Dans un point de presse organisé mercredi, le Directeur général de l'Office des voiries et drainage a éclairé la lanterne sur l'utilisation des fonds alloués au projet Tshilejelu. Encore une fois, Jules Alingete a menti. Dans l'autre partie de son rapport distribué à Jeuneafrique, pourtant la primeur devrait être réservée au chef de l'État son chef hiérarchique, le patron de l'IGF accuse “gratuitement” l'OVD d'avoir détourné 7 millions de USD destinés aux études de faisabilité. 

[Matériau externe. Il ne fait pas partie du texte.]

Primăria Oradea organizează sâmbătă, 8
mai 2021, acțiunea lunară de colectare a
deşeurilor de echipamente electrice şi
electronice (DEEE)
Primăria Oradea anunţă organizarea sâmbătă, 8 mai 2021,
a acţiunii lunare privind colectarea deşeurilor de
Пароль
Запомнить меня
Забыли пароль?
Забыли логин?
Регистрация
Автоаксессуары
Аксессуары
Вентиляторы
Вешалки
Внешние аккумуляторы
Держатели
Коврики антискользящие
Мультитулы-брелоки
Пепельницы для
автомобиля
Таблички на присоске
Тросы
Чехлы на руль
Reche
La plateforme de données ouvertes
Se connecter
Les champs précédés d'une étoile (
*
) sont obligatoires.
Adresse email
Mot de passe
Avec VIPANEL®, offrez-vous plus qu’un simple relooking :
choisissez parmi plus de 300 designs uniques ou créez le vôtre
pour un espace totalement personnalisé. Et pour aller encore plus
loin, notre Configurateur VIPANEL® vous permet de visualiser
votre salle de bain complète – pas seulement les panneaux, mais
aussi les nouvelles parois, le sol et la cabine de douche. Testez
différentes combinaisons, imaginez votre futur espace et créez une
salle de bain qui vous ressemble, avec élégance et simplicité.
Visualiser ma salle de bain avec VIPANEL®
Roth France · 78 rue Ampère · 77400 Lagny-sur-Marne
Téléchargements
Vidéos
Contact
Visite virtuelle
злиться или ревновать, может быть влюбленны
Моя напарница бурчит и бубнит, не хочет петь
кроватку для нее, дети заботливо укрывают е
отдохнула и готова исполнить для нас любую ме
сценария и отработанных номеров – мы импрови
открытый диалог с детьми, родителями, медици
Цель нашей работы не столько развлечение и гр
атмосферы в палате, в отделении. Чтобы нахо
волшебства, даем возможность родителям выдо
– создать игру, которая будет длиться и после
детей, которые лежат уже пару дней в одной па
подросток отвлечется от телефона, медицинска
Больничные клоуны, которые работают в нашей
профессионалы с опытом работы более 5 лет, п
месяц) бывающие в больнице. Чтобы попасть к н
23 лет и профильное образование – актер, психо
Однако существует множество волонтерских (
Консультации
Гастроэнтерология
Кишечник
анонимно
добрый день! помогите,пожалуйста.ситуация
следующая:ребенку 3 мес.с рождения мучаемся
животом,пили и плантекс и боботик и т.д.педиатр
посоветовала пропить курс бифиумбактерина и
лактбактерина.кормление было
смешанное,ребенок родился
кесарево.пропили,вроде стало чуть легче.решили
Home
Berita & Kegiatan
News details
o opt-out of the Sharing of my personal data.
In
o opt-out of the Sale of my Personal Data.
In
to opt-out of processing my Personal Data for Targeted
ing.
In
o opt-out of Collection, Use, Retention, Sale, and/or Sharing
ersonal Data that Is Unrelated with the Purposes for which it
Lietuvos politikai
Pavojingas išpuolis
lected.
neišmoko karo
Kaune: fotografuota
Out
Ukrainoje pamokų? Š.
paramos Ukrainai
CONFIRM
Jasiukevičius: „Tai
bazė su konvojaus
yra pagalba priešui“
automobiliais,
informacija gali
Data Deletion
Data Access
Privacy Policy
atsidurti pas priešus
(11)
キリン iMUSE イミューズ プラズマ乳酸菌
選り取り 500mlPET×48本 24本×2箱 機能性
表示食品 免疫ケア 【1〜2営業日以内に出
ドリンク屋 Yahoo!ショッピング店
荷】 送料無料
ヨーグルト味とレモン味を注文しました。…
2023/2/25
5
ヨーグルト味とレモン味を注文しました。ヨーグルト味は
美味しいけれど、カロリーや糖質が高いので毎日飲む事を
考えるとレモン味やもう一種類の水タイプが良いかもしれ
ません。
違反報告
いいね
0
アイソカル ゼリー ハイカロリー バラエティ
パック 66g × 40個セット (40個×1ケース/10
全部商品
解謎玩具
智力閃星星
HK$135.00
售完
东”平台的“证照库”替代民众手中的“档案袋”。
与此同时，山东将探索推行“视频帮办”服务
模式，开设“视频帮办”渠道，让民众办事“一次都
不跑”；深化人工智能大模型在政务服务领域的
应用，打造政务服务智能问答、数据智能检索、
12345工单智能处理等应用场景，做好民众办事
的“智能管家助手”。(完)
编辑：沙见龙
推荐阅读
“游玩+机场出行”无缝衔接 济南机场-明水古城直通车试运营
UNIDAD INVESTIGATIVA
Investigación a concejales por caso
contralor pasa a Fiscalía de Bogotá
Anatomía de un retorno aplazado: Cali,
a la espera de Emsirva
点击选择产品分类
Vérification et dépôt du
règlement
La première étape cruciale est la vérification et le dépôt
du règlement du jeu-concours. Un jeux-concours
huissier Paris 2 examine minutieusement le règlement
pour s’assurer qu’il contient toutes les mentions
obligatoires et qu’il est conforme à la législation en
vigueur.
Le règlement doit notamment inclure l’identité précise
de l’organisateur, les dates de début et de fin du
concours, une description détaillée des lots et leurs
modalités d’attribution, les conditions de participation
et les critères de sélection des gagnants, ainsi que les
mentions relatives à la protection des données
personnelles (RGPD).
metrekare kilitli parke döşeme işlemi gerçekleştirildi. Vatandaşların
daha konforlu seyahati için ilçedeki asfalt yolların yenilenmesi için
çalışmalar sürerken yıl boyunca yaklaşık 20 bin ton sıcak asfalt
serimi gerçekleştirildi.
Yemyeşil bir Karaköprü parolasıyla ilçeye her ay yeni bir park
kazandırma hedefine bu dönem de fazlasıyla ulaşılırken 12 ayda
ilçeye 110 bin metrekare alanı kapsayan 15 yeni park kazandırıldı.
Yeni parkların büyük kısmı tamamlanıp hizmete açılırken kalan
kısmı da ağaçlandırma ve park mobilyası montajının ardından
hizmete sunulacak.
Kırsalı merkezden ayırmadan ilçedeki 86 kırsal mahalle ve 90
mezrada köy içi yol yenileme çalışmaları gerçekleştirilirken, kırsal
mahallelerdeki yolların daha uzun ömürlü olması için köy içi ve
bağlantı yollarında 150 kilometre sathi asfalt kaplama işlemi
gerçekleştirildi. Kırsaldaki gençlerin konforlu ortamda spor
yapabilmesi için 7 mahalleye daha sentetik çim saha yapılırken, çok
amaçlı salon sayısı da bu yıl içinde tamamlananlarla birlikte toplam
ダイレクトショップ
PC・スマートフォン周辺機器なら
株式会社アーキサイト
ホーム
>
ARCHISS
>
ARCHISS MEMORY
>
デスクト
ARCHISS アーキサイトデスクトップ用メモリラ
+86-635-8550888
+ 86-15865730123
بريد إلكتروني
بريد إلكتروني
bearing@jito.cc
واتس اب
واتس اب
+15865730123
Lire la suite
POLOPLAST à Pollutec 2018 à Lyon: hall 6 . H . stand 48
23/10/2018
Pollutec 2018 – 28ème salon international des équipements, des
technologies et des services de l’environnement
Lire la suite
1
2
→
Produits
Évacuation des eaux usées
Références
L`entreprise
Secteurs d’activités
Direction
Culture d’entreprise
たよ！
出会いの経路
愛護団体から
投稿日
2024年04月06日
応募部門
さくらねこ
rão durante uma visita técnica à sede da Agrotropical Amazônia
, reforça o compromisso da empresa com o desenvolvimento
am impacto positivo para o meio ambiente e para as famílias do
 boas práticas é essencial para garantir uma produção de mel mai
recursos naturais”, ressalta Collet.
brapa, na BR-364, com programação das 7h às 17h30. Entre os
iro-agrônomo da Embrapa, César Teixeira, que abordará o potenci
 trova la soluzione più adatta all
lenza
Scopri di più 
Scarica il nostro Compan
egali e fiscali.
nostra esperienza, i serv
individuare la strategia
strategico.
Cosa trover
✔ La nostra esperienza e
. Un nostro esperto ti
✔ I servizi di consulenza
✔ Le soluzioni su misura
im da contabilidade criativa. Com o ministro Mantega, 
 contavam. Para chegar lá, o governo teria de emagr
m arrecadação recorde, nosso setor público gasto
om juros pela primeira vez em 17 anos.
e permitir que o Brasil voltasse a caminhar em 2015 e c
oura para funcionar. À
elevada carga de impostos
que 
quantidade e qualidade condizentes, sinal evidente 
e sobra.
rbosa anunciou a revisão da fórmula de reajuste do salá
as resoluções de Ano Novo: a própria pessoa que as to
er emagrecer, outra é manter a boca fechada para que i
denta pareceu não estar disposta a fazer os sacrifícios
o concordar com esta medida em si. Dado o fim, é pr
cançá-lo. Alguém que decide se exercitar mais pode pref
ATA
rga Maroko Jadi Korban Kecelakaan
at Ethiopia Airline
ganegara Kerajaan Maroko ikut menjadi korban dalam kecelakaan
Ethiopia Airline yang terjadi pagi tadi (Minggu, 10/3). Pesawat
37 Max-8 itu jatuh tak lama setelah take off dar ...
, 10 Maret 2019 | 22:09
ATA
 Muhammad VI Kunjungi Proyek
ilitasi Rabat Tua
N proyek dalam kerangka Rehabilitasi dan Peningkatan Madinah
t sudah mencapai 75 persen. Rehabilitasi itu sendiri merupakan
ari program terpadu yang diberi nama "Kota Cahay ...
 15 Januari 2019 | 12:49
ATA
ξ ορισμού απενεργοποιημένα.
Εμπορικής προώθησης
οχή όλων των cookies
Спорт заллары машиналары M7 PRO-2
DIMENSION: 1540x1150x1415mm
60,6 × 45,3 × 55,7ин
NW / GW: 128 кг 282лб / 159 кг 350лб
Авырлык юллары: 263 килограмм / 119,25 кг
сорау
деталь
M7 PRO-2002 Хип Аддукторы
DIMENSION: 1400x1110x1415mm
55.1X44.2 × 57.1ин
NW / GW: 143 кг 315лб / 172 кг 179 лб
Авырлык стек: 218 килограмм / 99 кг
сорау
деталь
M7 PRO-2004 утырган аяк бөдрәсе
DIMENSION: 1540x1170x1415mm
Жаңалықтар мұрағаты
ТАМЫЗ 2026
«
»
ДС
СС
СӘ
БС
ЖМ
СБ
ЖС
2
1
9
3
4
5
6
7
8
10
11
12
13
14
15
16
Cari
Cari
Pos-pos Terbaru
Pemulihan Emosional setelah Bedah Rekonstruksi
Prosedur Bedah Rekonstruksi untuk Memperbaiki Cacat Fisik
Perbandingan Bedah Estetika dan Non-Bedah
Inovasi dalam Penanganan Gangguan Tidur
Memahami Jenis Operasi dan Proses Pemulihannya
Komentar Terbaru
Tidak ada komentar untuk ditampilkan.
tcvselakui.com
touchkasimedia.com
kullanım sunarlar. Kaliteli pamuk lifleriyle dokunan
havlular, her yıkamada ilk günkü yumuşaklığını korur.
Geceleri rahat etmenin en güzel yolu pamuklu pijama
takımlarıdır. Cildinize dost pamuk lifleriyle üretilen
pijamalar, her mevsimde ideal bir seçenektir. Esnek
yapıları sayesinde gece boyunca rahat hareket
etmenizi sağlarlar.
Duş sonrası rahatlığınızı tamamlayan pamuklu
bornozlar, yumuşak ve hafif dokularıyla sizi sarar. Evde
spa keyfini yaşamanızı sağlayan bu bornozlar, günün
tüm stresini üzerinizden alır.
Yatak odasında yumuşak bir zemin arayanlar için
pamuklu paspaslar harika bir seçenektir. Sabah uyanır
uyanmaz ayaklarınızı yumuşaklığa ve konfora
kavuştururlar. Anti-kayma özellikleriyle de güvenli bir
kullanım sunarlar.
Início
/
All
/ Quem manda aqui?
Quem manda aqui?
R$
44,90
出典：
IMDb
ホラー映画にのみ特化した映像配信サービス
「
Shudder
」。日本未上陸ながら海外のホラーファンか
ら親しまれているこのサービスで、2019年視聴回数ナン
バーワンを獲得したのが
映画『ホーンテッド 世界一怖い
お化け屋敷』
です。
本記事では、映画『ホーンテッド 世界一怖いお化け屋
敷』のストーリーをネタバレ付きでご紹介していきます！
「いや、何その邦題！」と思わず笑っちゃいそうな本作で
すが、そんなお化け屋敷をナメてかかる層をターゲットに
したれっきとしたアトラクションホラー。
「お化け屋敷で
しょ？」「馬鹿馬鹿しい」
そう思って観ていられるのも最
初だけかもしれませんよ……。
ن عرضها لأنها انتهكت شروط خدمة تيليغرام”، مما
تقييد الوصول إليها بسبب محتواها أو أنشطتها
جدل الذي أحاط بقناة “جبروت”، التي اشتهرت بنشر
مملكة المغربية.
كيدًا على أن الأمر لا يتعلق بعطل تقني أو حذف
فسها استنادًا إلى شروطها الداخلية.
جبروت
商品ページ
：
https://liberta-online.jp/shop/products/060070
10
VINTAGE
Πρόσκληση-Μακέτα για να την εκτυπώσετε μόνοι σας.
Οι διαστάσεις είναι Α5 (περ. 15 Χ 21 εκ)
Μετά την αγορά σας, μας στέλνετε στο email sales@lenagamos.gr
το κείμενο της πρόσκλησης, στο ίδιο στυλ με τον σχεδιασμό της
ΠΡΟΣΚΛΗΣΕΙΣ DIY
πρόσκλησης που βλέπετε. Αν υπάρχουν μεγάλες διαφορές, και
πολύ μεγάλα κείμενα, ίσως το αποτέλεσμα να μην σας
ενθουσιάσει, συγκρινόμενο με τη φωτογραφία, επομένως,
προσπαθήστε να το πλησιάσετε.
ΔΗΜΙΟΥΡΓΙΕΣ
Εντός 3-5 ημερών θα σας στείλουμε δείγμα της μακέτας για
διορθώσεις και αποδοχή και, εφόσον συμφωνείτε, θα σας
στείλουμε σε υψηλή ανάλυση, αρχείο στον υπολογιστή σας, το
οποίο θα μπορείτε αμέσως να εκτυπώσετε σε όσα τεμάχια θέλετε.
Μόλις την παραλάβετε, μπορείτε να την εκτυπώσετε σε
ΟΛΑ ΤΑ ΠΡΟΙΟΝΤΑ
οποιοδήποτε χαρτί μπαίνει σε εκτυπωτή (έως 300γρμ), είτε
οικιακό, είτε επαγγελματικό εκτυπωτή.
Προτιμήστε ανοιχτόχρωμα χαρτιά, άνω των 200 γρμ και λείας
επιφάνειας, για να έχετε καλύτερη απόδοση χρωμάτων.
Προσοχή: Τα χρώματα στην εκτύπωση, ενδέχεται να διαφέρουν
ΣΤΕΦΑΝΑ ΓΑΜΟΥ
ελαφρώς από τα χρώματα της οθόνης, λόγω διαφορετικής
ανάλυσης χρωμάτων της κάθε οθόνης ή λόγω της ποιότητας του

Le montage financier mis en place n'offre aucune ouverture à des détournements.

“Il est difficile de détourner dans ce projet à partir du modèle de Partenariat Public-Privé. L'argent appartient à la société CREC-7 qui a sa ligne de crédit en banque. Donc, s'il y a vol c'est le partenaire lui-même qui peut détourner parce que c'est lui qui gère sa ligne de crédit. Sur 138 millions USD que la banque UBA doit à l'entreprise, seuls 20 millions USD qui représentent la valeur des travaux réalisés sont décaissés après 7 mois des travaux”, a expliqué Victor Tumba.  

L'expert technique du gouvernement qui intervient dans le projet “Tshilejelu” accuse l'IGF de vouloir simplement créer la confusion avec son rapport. 

«L'Etat congolais a prévu de rembourser l'argent de Tshilejelu auprès de son partenaire chinois d'ici 6 ans. Nous sommes là pour assurer la garantie de remboursement à la société qui finance les travaux. Le ministre nous a réunis mardi pour échanger autour des nouvelles méthodes de remboursement”, note le DG de l'OVD. 

Lancés le 17 à Kinshasa, le 27 à Mbuji Mayi et le 29 mars à Kananga, les travaux de modernisation et de construction de 140 kilomètres de routes dans l'espace Kasaï s'effectuent en deux étapes. La première étape est celle de Kinshasa, Mbuji Mayi et Kananga, la deuxième étape qui interviendra au mois de février de cette année comprend Lusambo, Mwene Ditu, Tshikapa, Kabinda. Il se dit heureux que les travaux d'assainissements -construction des caniveaux- qui ont précédé l'asphaltage des routes ont déjà atteint 80%. L'étape de l'asphaltage et bitumage des routes ne va plus tarder. 

L'OVD avoue que n'eût été les difficultés rencontrées avec la saison pluvieuse qui rend difficile l'exécution des travaux, la société CREC-7 allait surprendre. D'autres contraintes sont liées au transport des intrants et des produits utilisés.

Le ciment, le fer à béton, tout doit venir du Katanga pour les chantiers de Mbuji Mayi. A Kananga, tout doit provenir de l'Angola. Et ces problèmes se posent et se poseront à n'importe quelle entreprise qui exécute les travaux dans ce coin de la République.